На сердце было неспокойно. Ин-Шатур встал, прошелся по келье. Он старался ступать тихо, чтобы не разбудить раба, но циновки похрустывали под ногами – и Лан-Ар вдруг резко сел на своем подобии постели, уставился на посвященного своими темными и недобрыми глазами.
– Вам не спится, хозяин?
"А достаточно ли я хорошо спрятал карту?"
– Отдыхай, Лан-Ар. Скоро новый день, а у тебя немало работы. Не мешай мне размышлять.
Парень почесал затылок, и молча улегся, отвернулся к стене. Но было видно, что он не спит, а прислушивается к сухому шороху циновок под сандалиями посвященного.
"Как странно", – думал Ин-Шатур, – "совсем недавно я полагал, что смогу дойти до Вечного Сада и стать подобным Богу, а теперь… я уверен, абсолютно уверен в том, что туда идти нельзя. Спасибо Фэнтару, который вовремя даровал мне разум".
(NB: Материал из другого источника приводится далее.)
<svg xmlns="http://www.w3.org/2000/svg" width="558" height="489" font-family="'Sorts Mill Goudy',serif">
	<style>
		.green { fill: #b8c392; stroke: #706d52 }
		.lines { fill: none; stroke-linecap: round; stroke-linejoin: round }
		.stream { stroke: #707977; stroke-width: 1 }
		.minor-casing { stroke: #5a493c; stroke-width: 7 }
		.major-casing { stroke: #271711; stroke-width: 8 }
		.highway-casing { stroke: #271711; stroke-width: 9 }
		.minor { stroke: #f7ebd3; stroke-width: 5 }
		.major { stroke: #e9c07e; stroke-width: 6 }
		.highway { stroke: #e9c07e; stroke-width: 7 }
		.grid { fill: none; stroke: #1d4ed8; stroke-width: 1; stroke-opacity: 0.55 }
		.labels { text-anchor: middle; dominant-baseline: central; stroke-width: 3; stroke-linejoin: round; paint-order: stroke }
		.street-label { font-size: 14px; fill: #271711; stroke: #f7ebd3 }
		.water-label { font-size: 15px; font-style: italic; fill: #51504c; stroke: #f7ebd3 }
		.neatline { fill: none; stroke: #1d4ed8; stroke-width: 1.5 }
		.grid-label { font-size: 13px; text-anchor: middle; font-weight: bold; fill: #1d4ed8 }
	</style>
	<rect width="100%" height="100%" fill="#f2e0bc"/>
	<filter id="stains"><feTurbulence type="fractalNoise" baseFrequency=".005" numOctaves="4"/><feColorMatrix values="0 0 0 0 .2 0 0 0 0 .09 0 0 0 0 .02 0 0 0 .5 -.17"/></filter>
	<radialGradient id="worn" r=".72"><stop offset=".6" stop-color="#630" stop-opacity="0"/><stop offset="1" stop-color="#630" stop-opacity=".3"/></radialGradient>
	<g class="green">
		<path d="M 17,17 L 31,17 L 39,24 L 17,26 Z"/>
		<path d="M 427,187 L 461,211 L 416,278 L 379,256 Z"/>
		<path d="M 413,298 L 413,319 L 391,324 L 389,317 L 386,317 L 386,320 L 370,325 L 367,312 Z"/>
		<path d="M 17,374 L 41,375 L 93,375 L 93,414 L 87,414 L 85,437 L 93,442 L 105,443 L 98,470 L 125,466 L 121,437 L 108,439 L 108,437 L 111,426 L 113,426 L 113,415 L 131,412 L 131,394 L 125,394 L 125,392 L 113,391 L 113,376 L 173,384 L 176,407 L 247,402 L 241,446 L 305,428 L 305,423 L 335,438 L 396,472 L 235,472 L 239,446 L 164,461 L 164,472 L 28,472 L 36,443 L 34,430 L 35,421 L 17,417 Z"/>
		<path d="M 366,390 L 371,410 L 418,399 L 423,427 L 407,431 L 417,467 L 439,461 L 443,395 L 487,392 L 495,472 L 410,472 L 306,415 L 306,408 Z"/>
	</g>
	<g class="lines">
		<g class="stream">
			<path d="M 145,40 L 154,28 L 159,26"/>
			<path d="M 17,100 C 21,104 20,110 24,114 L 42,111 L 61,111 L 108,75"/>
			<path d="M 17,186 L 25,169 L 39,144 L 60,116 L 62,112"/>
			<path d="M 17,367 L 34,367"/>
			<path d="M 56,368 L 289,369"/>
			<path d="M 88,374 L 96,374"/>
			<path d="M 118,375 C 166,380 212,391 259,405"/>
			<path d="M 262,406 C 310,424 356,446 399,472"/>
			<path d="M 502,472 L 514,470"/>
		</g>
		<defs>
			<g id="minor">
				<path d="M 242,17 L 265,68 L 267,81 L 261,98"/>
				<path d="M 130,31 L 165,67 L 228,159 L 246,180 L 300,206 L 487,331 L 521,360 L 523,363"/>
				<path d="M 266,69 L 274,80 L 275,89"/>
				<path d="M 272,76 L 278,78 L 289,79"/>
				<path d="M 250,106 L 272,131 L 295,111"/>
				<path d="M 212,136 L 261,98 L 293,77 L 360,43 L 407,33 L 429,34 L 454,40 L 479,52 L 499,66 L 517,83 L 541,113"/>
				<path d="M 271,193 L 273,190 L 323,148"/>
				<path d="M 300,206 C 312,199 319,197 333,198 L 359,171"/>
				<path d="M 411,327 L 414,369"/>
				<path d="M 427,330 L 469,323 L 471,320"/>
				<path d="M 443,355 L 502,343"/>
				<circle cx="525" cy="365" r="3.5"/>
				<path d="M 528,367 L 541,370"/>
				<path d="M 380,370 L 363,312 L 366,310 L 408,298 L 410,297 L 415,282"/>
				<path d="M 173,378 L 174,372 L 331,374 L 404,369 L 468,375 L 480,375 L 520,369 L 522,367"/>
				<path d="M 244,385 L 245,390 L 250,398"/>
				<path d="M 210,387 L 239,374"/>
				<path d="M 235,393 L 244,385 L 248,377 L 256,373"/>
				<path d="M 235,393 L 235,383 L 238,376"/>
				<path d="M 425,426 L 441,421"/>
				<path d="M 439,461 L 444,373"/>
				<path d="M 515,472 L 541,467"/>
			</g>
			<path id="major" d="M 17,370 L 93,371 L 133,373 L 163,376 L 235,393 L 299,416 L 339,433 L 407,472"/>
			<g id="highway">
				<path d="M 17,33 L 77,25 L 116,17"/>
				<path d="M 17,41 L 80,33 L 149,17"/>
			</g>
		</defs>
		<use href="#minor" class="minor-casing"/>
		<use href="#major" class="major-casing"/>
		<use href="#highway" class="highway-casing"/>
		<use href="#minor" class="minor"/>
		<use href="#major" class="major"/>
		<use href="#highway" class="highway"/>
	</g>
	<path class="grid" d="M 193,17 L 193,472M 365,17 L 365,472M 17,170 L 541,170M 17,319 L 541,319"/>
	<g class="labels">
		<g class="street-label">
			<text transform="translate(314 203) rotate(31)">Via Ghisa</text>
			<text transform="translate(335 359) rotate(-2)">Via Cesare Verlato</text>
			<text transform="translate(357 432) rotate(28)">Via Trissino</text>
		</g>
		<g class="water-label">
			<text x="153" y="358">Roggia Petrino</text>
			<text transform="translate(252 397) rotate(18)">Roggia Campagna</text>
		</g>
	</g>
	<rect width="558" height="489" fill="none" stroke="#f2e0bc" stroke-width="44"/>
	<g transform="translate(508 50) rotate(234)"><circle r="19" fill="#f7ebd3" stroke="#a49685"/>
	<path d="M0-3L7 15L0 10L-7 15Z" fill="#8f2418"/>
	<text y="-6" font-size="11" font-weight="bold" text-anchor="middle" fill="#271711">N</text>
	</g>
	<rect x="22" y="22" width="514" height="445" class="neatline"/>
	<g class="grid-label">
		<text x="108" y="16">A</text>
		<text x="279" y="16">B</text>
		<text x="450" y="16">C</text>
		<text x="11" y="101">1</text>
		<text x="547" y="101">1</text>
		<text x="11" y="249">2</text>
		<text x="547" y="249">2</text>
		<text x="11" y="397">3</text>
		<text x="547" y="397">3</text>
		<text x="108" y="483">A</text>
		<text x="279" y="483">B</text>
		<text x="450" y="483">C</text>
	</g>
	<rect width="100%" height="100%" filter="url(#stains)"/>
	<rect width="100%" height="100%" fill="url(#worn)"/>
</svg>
…У него не было имени. Только номер – Десятый. Сколько всего агентов Ордена путешествует по Эртинойсу, не знал никто. Но Десятый даже не путешествовал. Вот уже который год он безвылазно жил в Хатране под видом послушника, подслушивал и подглядывал за одним – ничем, казалось бы, не приметным Посвященным. Но метхе, всемогущий синх, придерживался иного мнения, а потому Десятому время от времени казалось, что он так и проведет остаток жизни в храме Фэнтара, да так и отправится к Покровителю из тесной и похожей на щель кельи послушника.
Но однажды все изменилось. Возвращаясь с утренней молитвы, Десятый столкнулся в коридоре с незнакомым ийлуром в одеянии такого же послушника.
– Прошу прощения, – пробормотал Десятый, на что незамедлительно получил ответ: – Загляни в карман.
Больше этого странного послушника Десятый никогда не видел, но в нагрудном кармане шерстяного одеяния нашел записку.
Принеси мне дневник Ин-Шатура.
Почерк Десятый узнал и поспешил сжечь записку.
Он знал, что Ин-Шатур вот уже без малого год роется в пыльных архивах и делает записи в маленькой книжке, переплетенной в мягкую коричневую кожу. Что ж… метхе заинтересовался писульками Посвященного? Тем лучше. По крайней мере, некое разнообразие в скучной жизни послушника.
…Кабинет метхе. Полумрак, свечи, плачущие воском в тяжелом бронзовом подсвечнике, слетение запахов корицы, мяты и золотых роз. Синх осторожно перелистывает дневник Ин-Шатура, его желтые, как у ящерицы, глаза то вспыхивают, то гаснут. А Десятому страшно. Он всегда боялся старого метхе, наверное, потому что истинный синх, каким бы он ни был, всегда остается предан Темной Матери. А Шейнира – это тьма. Все, что есть в смертных от тьмы, называют проклятьем Матери Синхов…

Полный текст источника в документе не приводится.